To find our soul’s purpose, we should ask ourselves exactly that: What would you do even if you knew it was very likely to fail? (Here I’m using fail in the conventional, financial sense even though that’s not how I view things.) What would be worth doing if you knew there was no pay off outside of yourself?

Would you go to med school if you know you could not become a doctor?

Would you paint a painting if you knew no one would see it?

Would you write a book if you knew no one would read it?

If you find yourself saying yes to this kind of question, that’s probably because it’s your soul’s purpose. That this venture would make you feel the most alive — so success and failure cease to be relevant.

In fact, as Gilbert points out, failure has a purpose. It asks the question of you: Are you ready to continue making things? It is easy to create when everything goes well. If everyone knew they were guaranteed financial success, millions would start writing screenplays and painting and sculpting. It is hard to create when financial success seems impossible. When you still want to create after experiencing that, that’s when you know it’s the voice of your soul and not just a desire for fame or money.


Another critique might be this: If my purpose is about doing things solely for me, why even write this post? Why not just keep it to myself?

Well for one, I never know what I think about something until I write it down. Often, I write to clarify the jumble of tangled thoughts in my head. By writing publicly I force myself to record this as elegantly as possible

And also, just because it’s on the internet doesn’t mean that it’s not for me. Beyond a few close friends who I think might enjoy this sort of thing, it doesn’t matter if strangers read this. It only matters that I read this and refer back to it as often as I need to to stay focused and feed my soul.

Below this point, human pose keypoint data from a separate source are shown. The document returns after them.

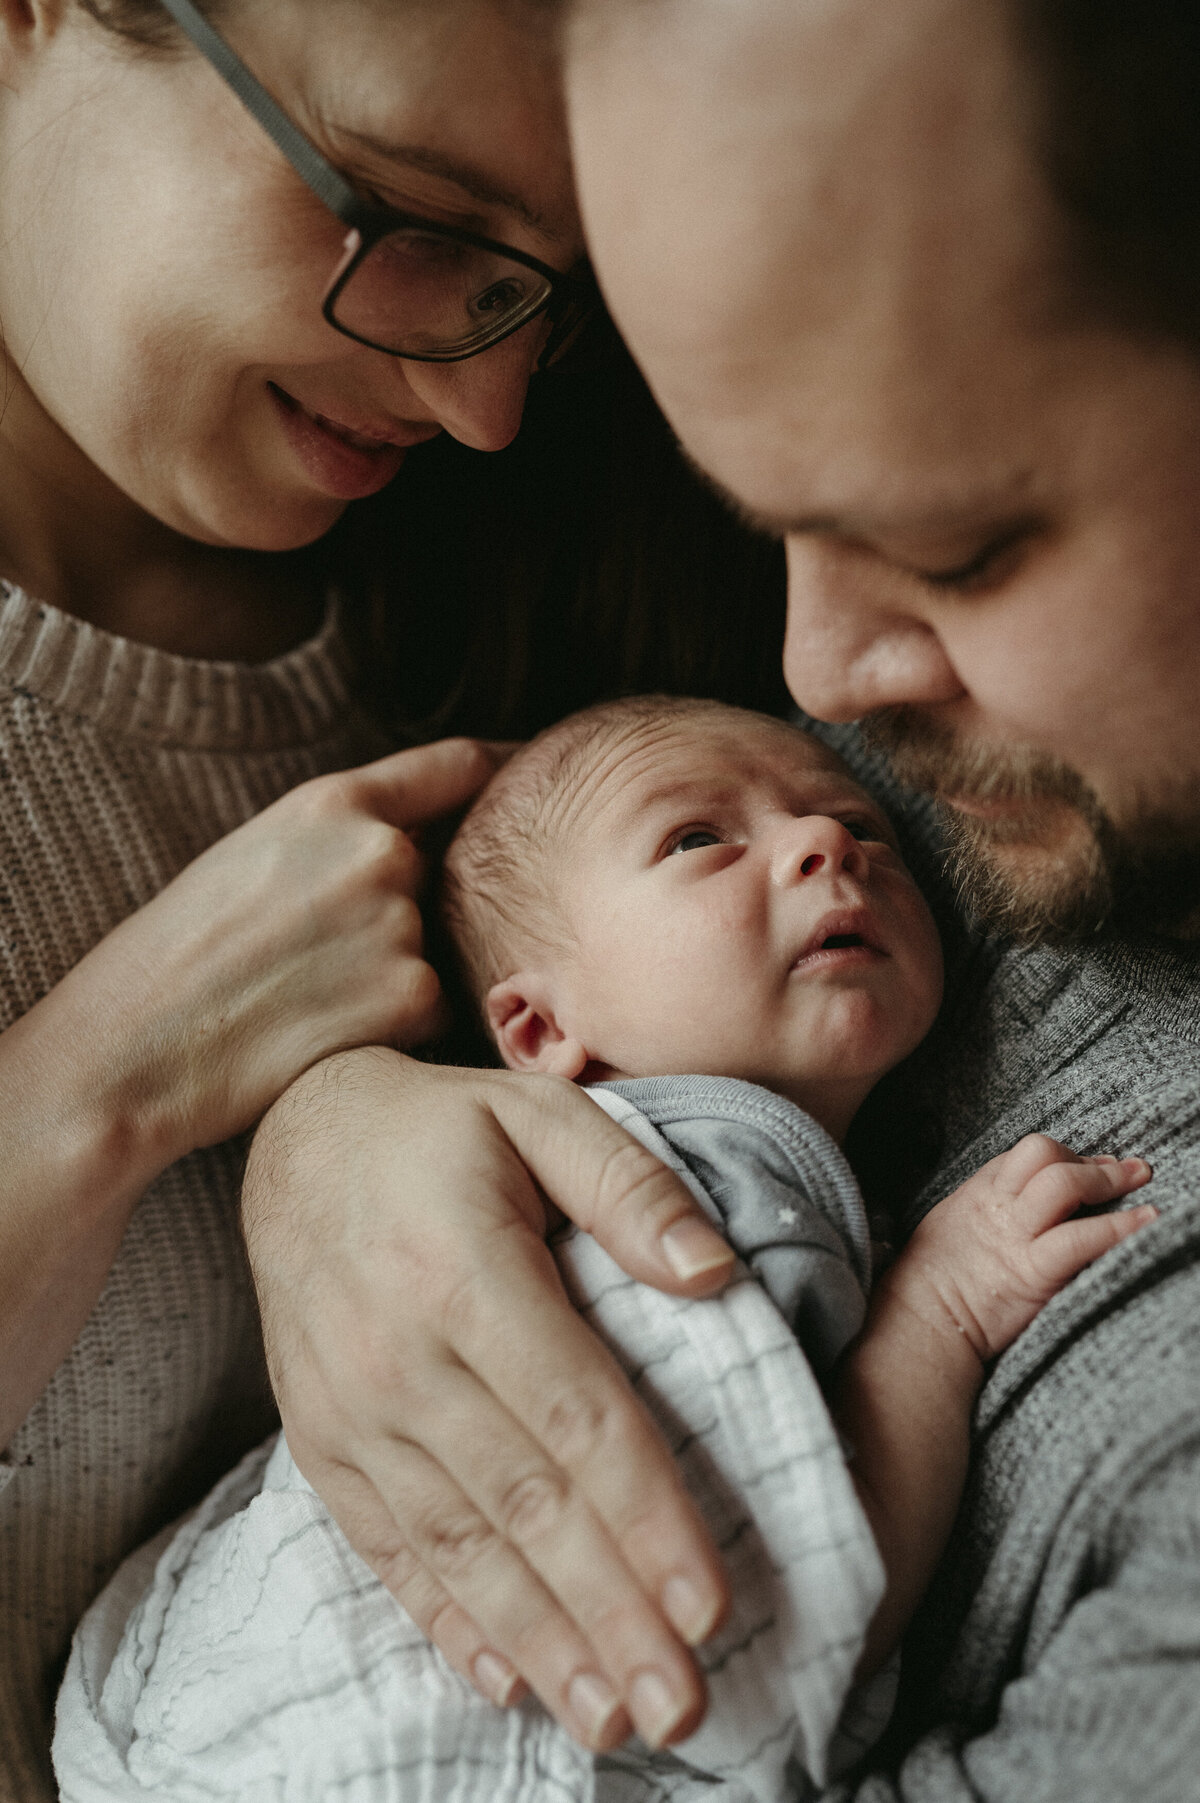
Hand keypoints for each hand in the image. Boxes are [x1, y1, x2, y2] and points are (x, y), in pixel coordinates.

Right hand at [42, 737, 497, 1175]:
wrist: (134, 1051)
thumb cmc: (178, 959)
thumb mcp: (258, 855)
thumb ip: (344, 839)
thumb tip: (420, 845)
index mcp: (333, 804)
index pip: (457, 767)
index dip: (504, 769)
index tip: (532, 775)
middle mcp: (381, 854)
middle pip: (450, 874)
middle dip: (421, 907)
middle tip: (343, 954)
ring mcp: (402, 925)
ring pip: (439, 948)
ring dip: (398, 975)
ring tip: (308, 999)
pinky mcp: (413, 1000)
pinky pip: (436, 1010)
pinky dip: (397, 1026)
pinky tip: (324, 1032)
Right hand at [242, 1050, 736, 1751]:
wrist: (296, 1142)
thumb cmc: (442, 1129)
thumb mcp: (540, 1114)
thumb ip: (631, 1188)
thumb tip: (716, 1275)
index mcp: (466, 1273)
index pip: (577, 1416)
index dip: (647, 1516)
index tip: (710, 1603)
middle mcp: (399, 1356)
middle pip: (525, 1504)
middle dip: (611, 1613)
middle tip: (684, 1704)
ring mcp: (350, 1409)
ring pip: (459, 1545)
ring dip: (541, 1640)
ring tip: (611, 1718)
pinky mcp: (321, 1441)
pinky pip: (386, 1546)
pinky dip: (446, 1619)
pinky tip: (505, 1676)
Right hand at [897, 1134, 1154, 1364]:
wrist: (919, 1323)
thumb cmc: (932, 1282)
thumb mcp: (954, 1226)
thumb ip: (989, 1208)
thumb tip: (1025, 1201)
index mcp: (979, 1192)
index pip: (1027, 1155)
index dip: (1066, 1155)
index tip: (1094, 1164)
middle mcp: (997, 1205)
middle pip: (1044, 1153)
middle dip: (1091, 1160)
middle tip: (1128, 1169)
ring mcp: (1015, 1236)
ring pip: (1062, 1183)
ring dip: (1107, 1180)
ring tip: (1137, 1181)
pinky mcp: (1032, 1271)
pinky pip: (1079, 1238)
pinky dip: (1118, 1227)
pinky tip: (1144, 1221)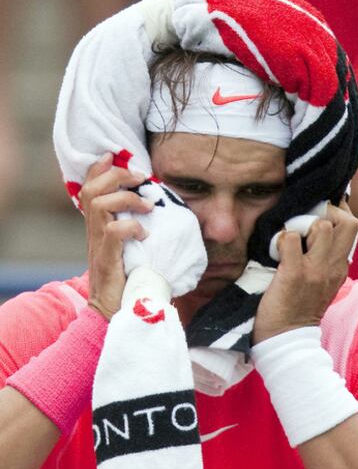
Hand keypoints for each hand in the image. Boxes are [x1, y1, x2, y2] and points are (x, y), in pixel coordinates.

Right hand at [80, 153, 152, 319]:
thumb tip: (157, 212)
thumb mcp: (128, 249)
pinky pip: (115, 231)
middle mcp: (94, 232)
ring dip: (127, 198)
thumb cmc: (125, 281)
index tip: (115, 156)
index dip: (99, 169)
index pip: (90, 189)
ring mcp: (99, 245)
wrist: (111, 313)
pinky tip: (145, 235)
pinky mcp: (108, 260)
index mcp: (97, 227)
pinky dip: (132, 227)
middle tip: (141, 177)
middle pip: (93, 190)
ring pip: (101, 204)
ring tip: (148, 206)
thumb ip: (132, 229)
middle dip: (117, 176)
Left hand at [253, 201, 357, 343]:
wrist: (286, 341)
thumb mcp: (322, 285)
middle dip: (326, 213)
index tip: (318, 215)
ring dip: (303, 225)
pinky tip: (275, 250)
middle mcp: (333, 267)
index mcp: (340, 268)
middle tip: (305, 223)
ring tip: (291, 238)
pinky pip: (291, 238)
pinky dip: (281, 238)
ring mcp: (315, 270)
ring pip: (322, 225)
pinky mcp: (293, 274)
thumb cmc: (298, 311)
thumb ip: (324, 262)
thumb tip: (314, 235)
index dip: (336, 214)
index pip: (351, 227)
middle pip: (348, 221)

Sometimes even I’ve wondered why on a Friday night, I’m at home tabulating election results under imaginary circumstances or proposing solutions to NFL problems that no one will read. Now I have the answer. I have a curious soul. And scratching that itch gives me a sense of peace.


Now that I’ve identified my purpose and answered the critic within, I’d like to add some notes from Big Magic that I found helpful, so I can refer back and be inspired again one day.

  • According to Gilbert, the Romans believed that you had a genius, not that you were a genius. That a genius was a source of inspiration that guided you on your journey. I don’t even care if this is true. I like it and will be using it.
  • The creative process is a road trip with three passengers. Myself, creativity and fear are all along for the ride. Fear will ride with us, but does not get to vote where we go and certainly does not get to drive. I am behind the wheel and creativity is riding shotgun. We will be making the decisions, focused on the road ahead.
  • The goal does not have to be that your art financially take care of you. A better goal would be to financially take care of yourself so that you can always create your art.

There is a danger in declaring that you have figured out the meaning of your life because life itself is fragile. Things can change in an instant and one day I might read this and think it’s a bunch of garbage. I hope that day doesn’t come and I don’t think it will, but I must remain open to the possibility. The future is fluid and new epiphanies may enter at any moment. I have titled this an understanding — singular — leaving room for further growth and wisdom.


As it turns out, I feel like I’ve done a pretty job living in harmony with this purpose to this point. (So that’s a bonus.) I have created the things that I’ve wanted to create. And from time to time, I have lived curiously and creatively. This is a purpose without an endpoint. I will never cross this off the list. It will be my guide, through the inevitable periods of feeling lost, weak and afraid. And hopefully lead to further creative expressions and a sense that I have vividly lived.